My attempt at this wasn’t very elegant, and didn’t work (see below). The author gave a very neat piece of code that does work, which I understand, but I’m interested to know where I went wrong.
My initial thought was to use an auxiliary predicate that has a fourth parameter that indicates if we are to add the head of the first list to the second or third list. I would then have two versions of the auxiliary predicate, one for when the fourth parameter were true
and one for when it were false
. This led to the following (rather convoluted) code…

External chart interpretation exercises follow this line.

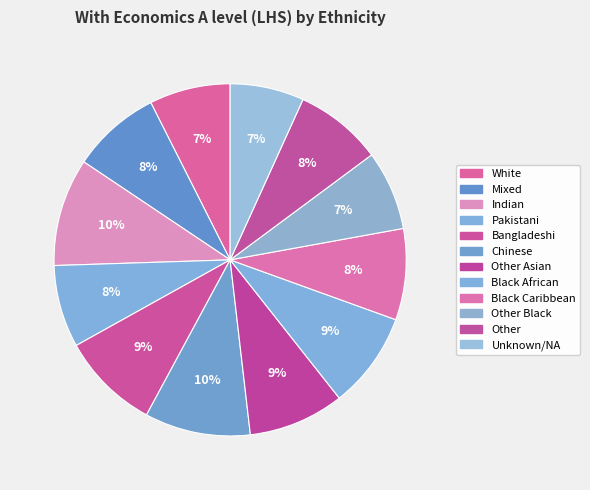

To the nearest percent, what is the average slice percentage?

8%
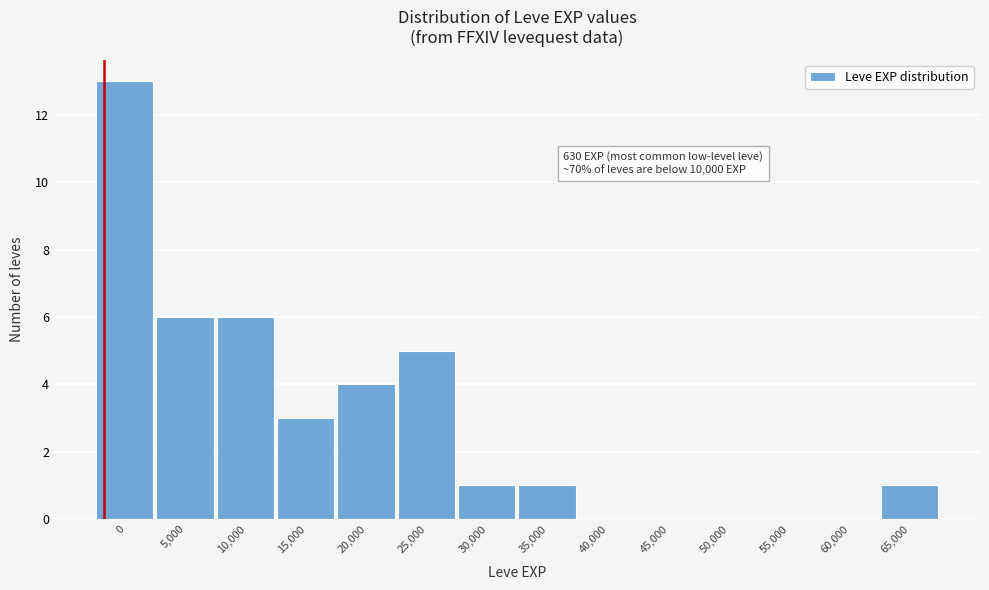

Reading right to left, extract all data points from this chart.

65,000=1	60,000=0	55,000=0	50,000=0	45,000=0	40,000=0	35,000=1	30,000=1	25,000=5	20,000=4	15,000=3	10,000=6	5,000=6	0=13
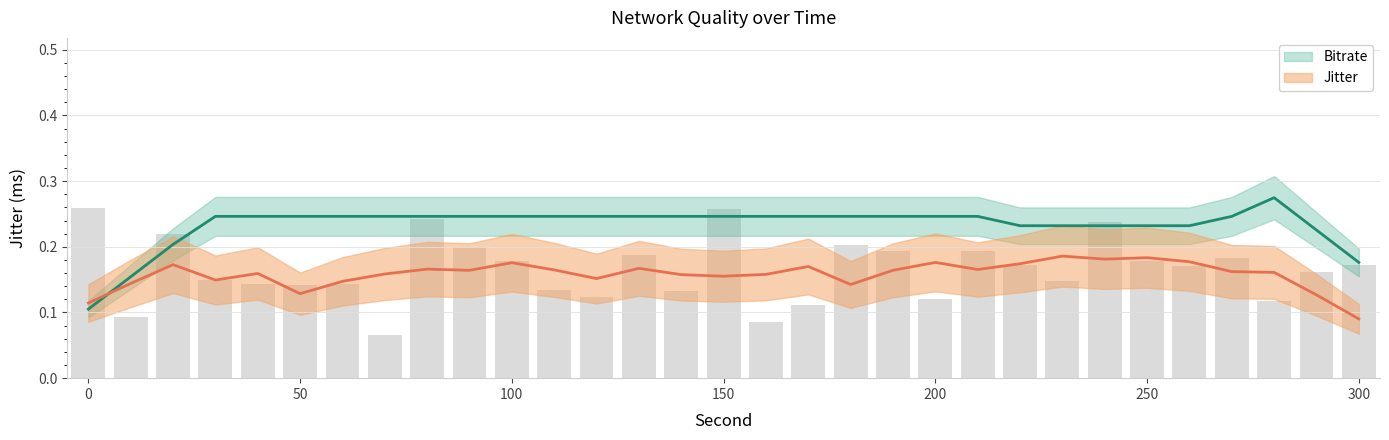

Count the values in the range 0 to 1.

31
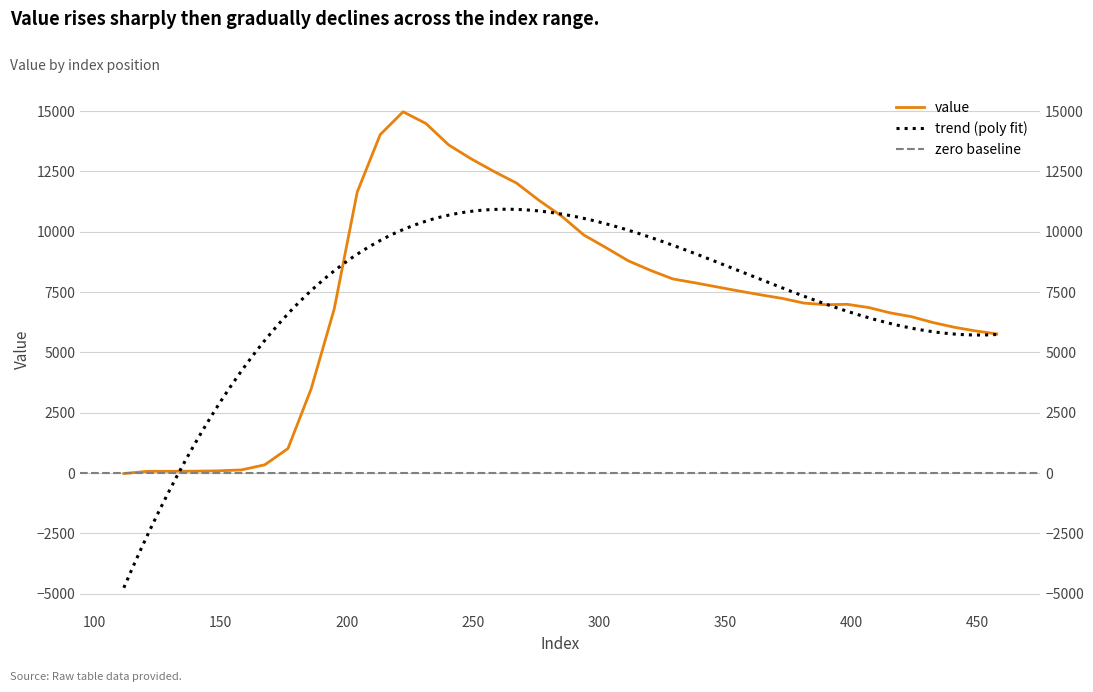

Is it true that the value at 10 is 4110.6?

False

dividelist(List, Part1, Part2) :-
dividelist_(List, Part1, Part2, true).
dividelist_([], _, _, _).
dividelist_([H|T], Part1, Part2, true) :-
dividelist_(T, [H|Part1], Part2, false).
dividelist_([H|T], Part1, Part2, false) :-
dividelist_(T, Part1, [H|Part2], true).
However, this always returns true
, even if the parameters don’t match. So the following all return true
…
dividelist([1,2], L1, L2).
dividelist([1,2,3,4], L1, L2).
dividelist([1,2], [], []).
dividelist([1,2,3,4], [1,2], [3,4]).
% etc...
More to the point, I never get the variables bound, I just get true
returned.
Anyone able to explain why this code doesn’t bind the variables?